The question about CIRCLE's skipping class army is really good, hitting the soul directly.
- There was a clear FOMO sentiment when it was listed, compounded by expectations of stablecoin legislation, and at that time, the market environment was also friendly to cryptocurrencies. In this situation, I only regret that I was too timid and didn't dare to chase the highs.
Now, the unwillingness to buy is because the speculative opportunities have disappeared. When I initially planned to buy, I considered that the short-term returns could exceed those of AI, even Nvidia, but now not only is there a large amount of unlocking, but it is also clear that buying AI might be more stable. Of course, I also think $MSTR, $COIN, and $HOOD are all worth considering.
The main reason is that the business models of these three are very clear, not to mention AI. However, CIRCLE's largest markets are the United States and Europe, especially in the U.S. If it cannot establish itself in payments, it will be forced to survive only on-chain. Of course, the opportunities on-chain are already quite good, but for stablecoins, if they cannot function as banks, the liquidity and income on-chain may not be proportional.
- Stablecoins often fluctuate on-chain, although rarely, but the moment the IRS defines it as an asset, it becomes very troublesome. Although I don't think people will consider taxes when consuming, it doesn't mean this doesn't exist. Who knows if future governments will target USD1 and consequently USDC.
The IRS is like a sword of Damocles hanging over retail payments; it may not strike, but when it does, non-compliance will be punished. I think CIRCLE, which has been reinforcing compliance, is unlikely to act rashly.
Moreover, from another perspective, the current online and offline payment systems in the U.S. are already very mature. Although some may say that credit cards have channel fees, if these channel fees are truly challenged, I believe they will also be adjusted. The fact that there are still such high channel fees and everyone is still using them is because the issuing companies of credit cards have not felt a fatal challenge.

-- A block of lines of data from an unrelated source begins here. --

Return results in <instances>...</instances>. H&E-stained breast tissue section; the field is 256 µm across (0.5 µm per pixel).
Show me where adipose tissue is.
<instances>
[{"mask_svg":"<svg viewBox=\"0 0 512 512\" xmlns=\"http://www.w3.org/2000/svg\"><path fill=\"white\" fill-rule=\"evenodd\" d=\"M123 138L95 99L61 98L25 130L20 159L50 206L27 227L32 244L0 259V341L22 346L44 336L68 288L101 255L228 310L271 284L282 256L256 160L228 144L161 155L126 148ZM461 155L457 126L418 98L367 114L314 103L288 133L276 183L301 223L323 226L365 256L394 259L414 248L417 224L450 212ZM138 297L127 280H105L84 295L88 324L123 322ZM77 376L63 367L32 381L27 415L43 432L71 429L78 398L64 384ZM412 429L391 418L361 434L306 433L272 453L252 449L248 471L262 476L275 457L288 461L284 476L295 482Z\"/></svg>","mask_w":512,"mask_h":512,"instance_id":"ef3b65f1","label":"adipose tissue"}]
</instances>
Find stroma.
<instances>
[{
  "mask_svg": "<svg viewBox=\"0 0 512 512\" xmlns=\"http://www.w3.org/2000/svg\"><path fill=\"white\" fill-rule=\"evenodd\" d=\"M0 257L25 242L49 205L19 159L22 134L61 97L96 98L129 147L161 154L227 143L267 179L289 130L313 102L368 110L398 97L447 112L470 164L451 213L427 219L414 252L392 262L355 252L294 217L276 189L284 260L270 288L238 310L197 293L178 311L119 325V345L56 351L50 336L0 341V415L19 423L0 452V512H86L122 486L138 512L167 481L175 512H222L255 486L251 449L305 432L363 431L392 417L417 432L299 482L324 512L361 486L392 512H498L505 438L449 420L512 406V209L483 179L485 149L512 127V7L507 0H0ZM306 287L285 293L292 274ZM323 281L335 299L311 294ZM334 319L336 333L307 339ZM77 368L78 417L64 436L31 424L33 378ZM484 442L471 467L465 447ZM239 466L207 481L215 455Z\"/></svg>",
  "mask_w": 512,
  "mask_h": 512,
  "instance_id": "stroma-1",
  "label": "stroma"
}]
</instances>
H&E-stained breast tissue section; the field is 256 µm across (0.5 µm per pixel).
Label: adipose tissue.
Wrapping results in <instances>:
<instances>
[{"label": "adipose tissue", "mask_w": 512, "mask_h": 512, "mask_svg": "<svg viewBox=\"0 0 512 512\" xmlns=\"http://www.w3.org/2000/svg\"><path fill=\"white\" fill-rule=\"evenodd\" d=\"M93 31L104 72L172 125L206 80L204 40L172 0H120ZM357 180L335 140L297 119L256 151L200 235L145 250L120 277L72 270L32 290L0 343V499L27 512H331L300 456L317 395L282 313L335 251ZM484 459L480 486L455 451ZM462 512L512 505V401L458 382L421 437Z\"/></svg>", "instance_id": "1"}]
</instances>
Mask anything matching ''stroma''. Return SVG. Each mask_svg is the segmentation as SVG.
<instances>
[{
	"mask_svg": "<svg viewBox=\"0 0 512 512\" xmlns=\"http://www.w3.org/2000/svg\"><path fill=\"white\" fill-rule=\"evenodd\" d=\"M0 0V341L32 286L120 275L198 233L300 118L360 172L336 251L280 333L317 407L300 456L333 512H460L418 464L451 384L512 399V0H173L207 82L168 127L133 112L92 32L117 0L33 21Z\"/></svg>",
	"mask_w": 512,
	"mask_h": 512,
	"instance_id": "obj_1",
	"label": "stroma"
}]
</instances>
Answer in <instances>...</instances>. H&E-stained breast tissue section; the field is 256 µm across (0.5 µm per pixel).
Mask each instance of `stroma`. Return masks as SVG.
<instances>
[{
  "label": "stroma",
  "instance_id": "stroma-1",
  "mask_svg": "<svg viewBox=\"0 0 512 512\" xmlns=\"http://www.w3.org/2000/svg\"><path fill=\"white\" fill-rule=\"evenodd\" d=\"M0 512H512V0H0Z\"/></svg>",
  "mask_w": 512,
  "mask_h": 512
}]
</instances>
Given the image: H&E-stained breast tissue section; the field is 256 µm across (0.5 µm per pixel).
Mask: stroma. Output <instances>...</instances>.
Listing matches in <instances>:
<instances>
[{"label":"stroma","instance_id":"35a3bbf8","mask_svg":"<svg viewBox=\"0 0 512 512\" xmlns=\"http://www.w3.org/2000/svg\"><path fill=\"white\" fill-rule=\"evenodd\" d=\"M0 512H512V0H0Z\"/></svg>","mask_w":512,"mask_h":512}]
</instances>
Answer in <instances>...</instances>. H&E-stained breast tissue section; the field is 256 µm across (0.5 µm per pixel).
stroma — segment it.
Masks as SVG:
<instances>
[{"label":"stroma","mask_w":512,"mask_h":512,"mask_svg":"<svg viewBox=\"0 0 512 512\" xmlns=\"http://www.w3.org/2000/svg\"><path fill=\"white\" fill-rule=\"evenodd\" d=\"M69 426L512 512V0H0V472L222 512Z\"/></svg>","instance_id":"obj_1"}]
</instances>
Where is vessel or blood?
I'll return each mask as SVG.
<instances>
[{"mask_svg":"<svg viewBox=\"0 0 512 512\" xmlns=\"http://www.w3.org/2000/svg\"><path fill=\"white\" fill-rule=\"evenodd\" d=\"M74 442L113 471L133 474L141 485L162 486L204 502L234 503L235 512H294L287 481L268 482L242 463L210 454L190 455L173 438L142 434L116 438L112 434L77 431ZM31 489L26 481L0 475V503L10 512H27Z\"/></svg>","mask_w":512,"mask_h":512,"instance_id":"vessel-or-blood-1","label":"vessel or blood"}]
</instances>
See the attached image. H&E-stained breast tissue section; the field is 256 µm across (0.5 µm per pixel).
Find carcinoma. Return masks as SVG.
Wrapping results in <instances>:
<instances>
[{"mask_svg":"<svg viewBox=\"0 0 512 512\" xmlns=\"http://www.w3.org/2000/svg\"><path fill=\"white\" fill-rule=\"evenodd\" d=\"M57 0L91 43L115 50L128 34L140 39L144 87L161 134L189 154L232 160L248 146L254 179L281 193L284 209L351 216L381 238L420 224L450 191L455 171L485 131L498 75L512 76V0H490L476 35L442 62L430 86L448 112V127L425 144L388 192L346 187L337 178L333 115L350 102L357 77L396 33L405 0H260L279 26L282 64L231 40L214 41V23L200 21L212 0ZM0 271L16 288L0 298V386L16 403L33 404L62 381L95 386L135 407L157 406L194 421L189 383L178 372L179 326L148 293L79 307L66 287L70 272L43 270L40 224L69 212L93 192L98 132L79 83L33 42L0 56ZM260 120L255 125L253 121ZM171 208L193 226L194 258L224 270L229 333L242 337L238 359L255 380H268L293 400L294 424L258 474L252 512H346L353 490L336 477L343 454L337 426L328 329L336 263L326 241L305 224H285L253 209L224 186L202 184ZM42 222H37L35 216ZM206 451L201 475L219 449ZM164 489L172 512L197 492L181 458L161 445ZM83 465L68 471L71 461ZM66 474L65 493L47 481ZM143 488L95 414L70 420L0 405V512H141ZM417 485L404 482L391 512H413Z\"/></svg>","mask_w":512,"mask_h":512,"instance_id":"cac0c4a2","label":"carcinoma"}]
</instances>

Indeed, stablecoins have greater advantages in cross-border e-commerce and online usage, but the barriers are also higher. They require specialized wallets and more support from both B-end and C-end. In this regard, PYUSD will have an easier path. I have always believed that USDC's biggest explosion should be in the DeFi field, rather than competing for traditional shares with traditional payments.
Of course, I personally still have faith in USDC and $CRCL, but I just feel that now is not the right time for me to act. This also reflects my own considerations, as there are too many options in the U.S. stock market, and I don't want to spend too much time on speculation.